Return the records below character for character.

** Source records follows **

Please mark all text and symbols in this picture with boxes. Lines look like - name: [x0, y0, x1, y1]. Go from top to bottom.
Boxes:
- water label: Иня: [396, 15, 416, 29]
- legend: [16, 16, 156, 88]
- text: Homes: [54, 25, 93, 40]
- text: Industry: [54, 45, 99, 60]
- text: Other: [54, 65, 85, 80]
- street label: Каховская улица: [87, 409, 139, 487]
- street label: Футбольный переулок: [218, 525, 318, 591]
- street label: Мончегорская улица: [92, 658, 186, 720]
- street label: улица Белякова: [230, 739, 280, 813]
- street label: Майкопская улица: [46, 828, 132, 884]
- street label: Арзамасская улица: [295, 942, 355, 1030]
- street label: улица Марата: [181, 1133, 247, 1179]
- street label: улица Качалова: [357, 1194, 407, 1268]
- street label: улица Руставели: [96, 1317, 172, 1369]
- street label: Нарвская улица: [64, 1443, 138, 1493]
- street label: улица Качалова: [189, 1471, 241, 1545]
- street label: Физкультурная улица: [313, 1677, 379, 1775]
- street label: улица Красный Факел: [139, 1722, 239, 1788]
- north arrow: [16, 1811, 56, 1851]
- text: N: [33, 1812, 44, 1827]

** End of Source records **

Solved problem.
Please mark all text and symbols in this picture with boxes. Lines look like - name: [x0, y0, x1, y1]. Go from top to bottom.
Boxes:
- water label: Иня: [396, 15, 416, 29]
- legend: [16, 16, 156, 88]
- text: Homes: [54, 25, 93, 40]
- text: Industry: [54, 45, 99, 60]
- text: Other: [54, 65, 85, 80]
- street label: Каховская улица: [87, 409, 139, 487]
- street label: Футбольный переулок: [218, 525, 318, 591]
- street label: Мончегорская улица: [92, 658, 186, 720]
- street label: улица Белякова: [230, 739, 280, 813]
- street label: Майкопская улица: [46, 828, 132, 884]
- street label: Арзамасская улица: [295, 942, 355, 1030]
- street label: улица Марата: [181, 1133, 247, 1179]
- street label: улица Качалова: [357, 1194, 407, 1268]
- street label: улица Руставели: [96, 1317, 172, 1369]
- street label: Нарвская улица: [64, 1443, 138, 1493]
- street label: улица Качалова: [189, 1471, 241, 1545]
- street label: Физкультурная улица: [313, 1677, 379, 1775]
- street label: улица Красный Факел: [139, 1722, 239, 1788]
- north arrow: [16, 1811, 56, 1851]
- text: N: [33, 1812, 44, 1827]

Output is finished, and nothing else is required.